In 2007, when the FCC laid the groundwork for the transition to high-definition television, it required cable operators to also carry local stations in the old analog format. At the time, it set the expiration of that provision for December 2012.
“With the majority of all households now enjoying digital services, the cable industry will maximize its bandwidth to provide innovative services that connect consumers to things they care about most,” said Michael K. Powell, a former chairman of the FCC who is now chief executive of the National Cable & Telecommunications Association.
Powell added that “while some customers have yet to make the transition to digital, cable providers will continue to work hard to make that conversion as smooth as possible.”
The stations most likely to feel the brunt of the demise of what the FCC calls the “viewability requirement” are smaller stations, many carrying religious fare or catering to a particular minority group. Those stations have relied on an FCC rule, known as “must carry,” that requires a cable operator to carry a local television station on both its digital and analog tiers at no cost to it.
Now cable operators will no longer have to carry those stations on its analog tier. Bigger stations, such as those affiliated with ABC, CBS, NBC and Fox, receive payment from cable operators in return for their signals and probably will not be affected.

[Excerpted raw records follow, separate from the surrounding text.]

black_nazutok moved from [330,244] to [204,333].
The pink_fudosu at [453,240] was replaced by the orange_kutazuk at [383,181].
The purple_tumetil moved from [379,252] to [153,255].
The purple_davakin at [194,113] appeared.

Broadcasters tried to convince the FCC that the so-called sunset provision should be extended three years but to no avail. Earlier this month, a coalition of black churches staged a small protest about the rule change at the FCC and the National Cable & Telecommunications Association, which is the chief lobbying arm of the cable industry.

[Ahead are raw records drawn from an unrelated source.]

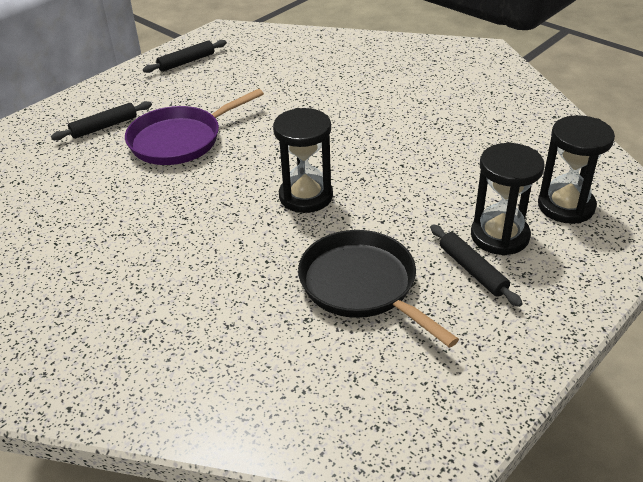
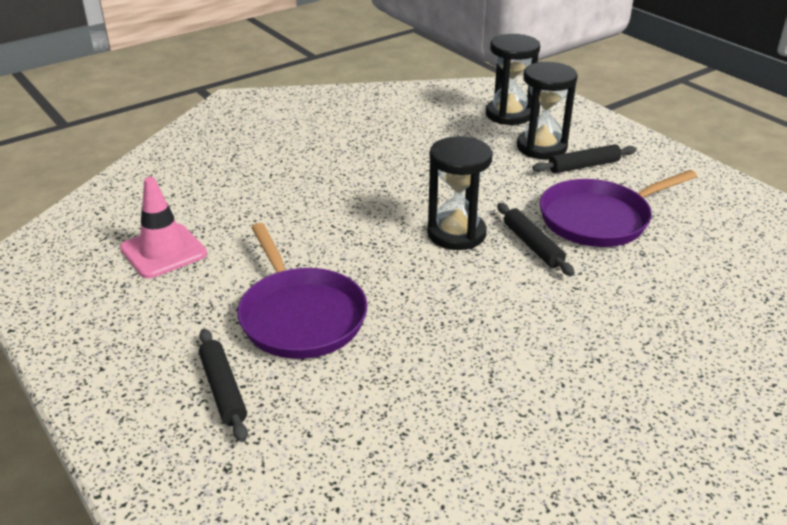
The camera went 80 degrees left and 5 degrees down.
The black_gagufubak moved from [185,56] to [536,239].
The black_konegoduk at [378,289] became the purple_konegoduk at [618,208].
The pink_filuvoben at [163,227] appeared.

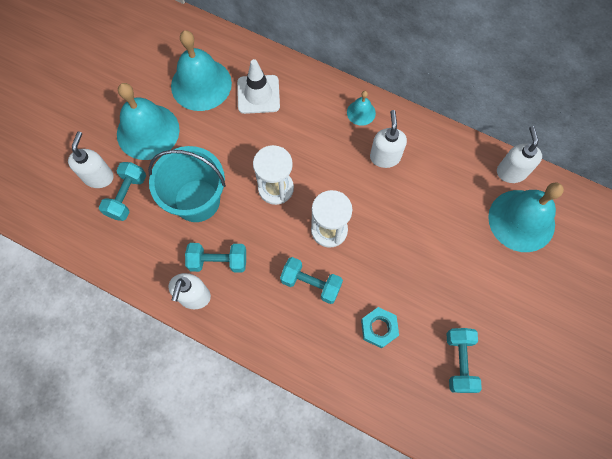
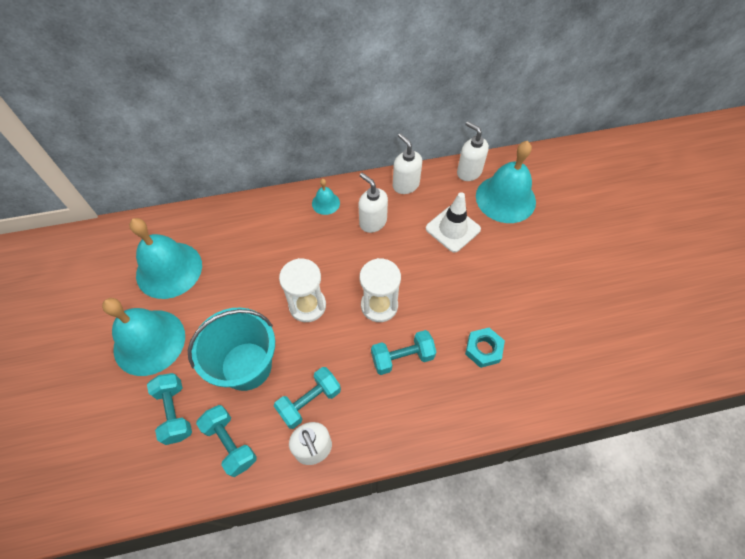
The camera went 40 degrees left and 10 degrees down.
The white_filuvoben moved from [258,86] to [453,222].
The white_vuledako moved from [91,160] to [407,163].
The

“Today’s FCC decision has the potential to impose negative financial consequences on small local TV stations that are a source for minority, religious and independent program diversity across America,” said Dennis Wharton, executive vice president of the National Association of Broadcasters. “If that is the outcome, millions of viewers will be the losers.”
Many broadcasters see the FCC’s and Chairman Julius Genachowski’s motivation to sunset the rules as part of a broader plan to encourage smaller broadcasters to exit the television business and sell their airwaves so they can be used for new technologies such as mobile devices.
“Reallocating large hunks of TV spectrum to wireless broadband via the auction is what Genachowski is all about,” wrote Harry Jessell, editor of TVNewsCheck, an industry Web publication that often advocates for broadcasters. “He believes that broadband is the future of media, commerce and education and he wants to make sure it doesn’t starve for spectrum.”
An FCC spokeswoman and an aide to Genachowski both declined to comment.
Interestingly, one of those who may have to upgrade his cable is FCC Commissioner Robert M. McDowell.
In his statement supporting the agency’s decision, McDowell acknowledged that he has only analog cable service and added that he expects that “the cable industry will work with the affected broadcasters and their viewers (such as myself) to ensure that, if analog signals will be ceased, consumers are aware of how to obtain an affordable set-top box and such equipment is provided in a timely manner so that consumers are not inconvenienced and broadcasters do not lose viewership.”